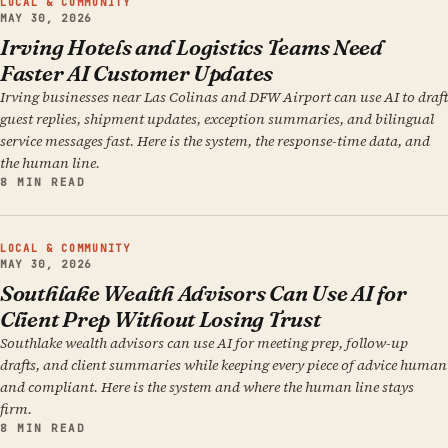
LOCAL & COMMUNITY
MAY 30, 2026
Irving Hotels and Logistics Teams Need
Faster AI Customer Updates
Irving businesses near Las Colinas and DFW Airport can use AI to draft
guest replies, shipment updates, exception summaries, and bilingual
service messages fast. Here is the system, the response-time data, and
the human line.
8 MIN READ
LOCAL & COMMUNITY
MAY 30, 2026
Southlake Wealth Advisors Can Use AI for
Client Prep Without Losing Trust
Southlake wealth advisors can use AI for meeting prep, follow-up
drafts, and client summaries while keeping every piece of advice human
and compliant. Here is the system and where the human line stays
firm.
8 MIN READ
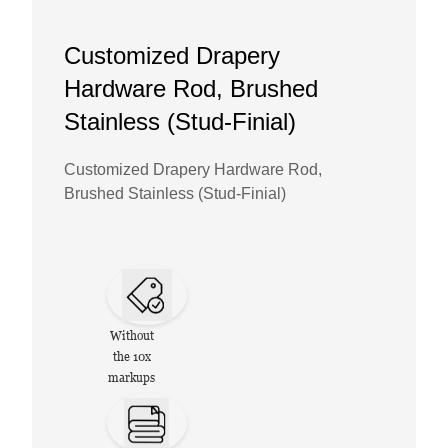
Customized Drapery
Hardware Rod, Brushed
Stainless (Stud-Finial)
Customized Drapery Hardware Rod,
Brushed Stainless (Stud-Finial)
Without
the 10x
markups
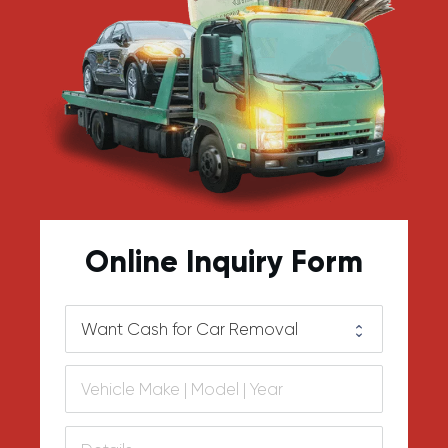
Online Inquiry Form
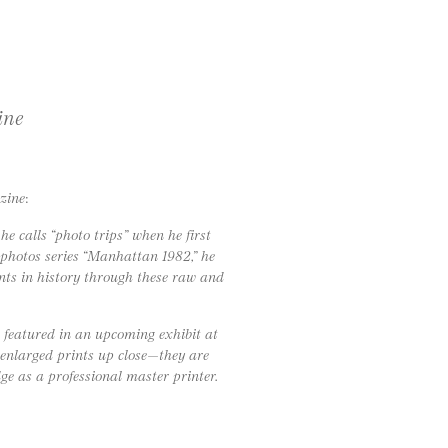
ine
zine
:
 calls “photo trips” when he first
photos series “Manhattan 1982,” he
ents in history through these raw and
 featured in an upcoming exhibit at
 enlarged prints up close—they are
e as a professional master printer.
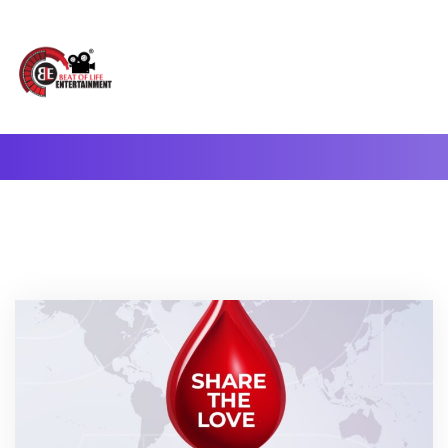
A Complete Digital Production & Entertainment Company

==

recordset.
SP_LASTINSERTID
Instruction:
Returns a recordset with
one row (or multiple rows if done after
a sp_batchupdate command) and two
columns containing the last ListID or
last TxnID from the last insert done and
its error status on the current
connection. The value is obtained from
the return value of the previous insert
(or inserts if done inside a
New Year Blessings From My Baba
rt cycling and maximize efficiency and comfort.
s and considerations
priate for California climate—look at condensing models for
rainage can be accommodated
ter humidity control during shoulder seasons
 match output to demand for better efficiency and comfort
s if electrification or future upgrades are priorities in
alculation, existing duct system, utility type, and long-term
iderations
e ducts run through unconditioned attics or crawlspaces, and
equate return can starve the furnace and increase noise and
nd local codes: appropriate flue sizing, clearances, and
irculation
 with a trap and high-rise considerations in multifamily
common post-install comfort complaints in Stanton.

(Required action): Every line above that includes the word "Stainless" must appear in the answer.

(Problem solution):
Stainless (Stud-Finial)
Brushed Stainless (Stud-Finial)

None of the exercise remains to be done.